The exploratory evaluation of potential cut-points using the model development dataset indicated clear differences in estimated midazolam clearance for all three conditions tested (constitutive, inhibition, induction). Thus, model estimated clearance could be split such that almost 100% of cases were correctly identified following administration without CYP3A modulation, (16.4–41.8 L/h), with potent inhibitors (4.82–16.4 L/h), and with a potent inducer (41.8–88.9 L/h). However, when applied to the external validation set, induction was less well categorized. The majority of the misclassified induction effects were for the treatment arms following a single dose of efavirenz and represented weak induction effects. As model estimated clearance following moderate or weak modulation would result in greater overlap between conditions, weak modulation may not be as well detected and further research examing the influence of different potencies of CYP3A modulators is warranted. Given the clear differences between clearance values for the rest of the data, however, at least potent and potentially moderate modulation are likely to be correctly identified using the cut-offs here. Therefore, should these cut-points also prove to be valid for patient populations, they may provide valuable information in clinical practice when assessing CYP3A DDIs where baseline measures are not always available.

Limitations

Several limitations were present within the developed model. In particular, the amount of data for induction was relatively limited (only 1 study with full profiles, consisting of only 12 subjects). As such, although the individual predictions were generally adequate, the fit for the overall population would likely have been better with the inclusion of more data during model development. Furthermore, only potent modulators were seen to be well-described, suggesting further data and adjustments may be needed for moderate and or weak modulation.

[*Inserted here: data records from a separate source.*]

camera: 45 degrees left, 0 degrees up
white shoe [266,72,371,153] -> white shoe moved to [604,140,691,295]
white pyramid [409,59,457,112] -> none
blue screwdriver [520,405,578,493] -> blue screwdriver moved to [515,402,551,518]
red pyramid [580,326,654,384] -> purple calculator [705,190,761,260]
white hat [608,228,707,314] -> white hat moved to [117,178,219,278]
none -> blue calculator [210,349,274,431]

Another limitation of the current model is the inability to describe the time-course of inhibition. In models by Frechen et al. [26] and Li et al. [46], it was shown that there is a variable time-course to the inhibition by voriconazole, thus, the ability to capture this time-course would likely result in more accurate DDI predictions and provide a better estimation of different levels of DDI modulation. However, as stated previously, the main purpose of the current model is to be able to get a more accurate assessment of presence of in vivo DDIs early in drug development while limiting required resources and inconvenience for subjects/patients, thereby informing steps which may be necessary in the subsequent development program (e.g. need for a PBPK model).

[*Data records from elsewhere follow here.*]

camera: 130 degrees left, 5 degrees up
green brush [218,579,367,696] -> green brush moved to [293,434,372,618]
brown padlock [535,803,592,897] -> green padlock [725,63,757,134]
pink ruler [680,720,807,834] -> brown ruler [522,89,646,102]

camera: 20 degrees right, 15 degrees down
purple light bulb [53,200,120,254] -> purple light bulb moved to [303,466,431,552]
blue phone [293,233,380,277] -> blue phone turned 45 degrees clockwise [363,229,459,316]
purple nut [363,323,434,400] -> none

Finally, with regards to covariate analyses, the age and weight ranges included in the present study were still relatively small (19–52 years and 47–111 kg), so results from the model do not necessarily extend to pediatric or elderly populations, or to obese individuals, thus, additional research examining the current model with different populations, including patient populations, would be needed.

Conclusion

The developed PopPK model was able to describe midazolam and 1′-OH midazolam exposure in healthy adults during constitutive, inhibited, and induced CYP3A activity. Furthermore, the model was able to describe such activity following limited sampling alone or in the presence of an inhibitor, suggesting it can be combined with sparse sampling in the future. The obtained cut-points for clearance may be useful indicators of interaction presence when only a single profile is available, suggesting a particularly convenient application for clinical practice if also confirmed as relevant for patient populations.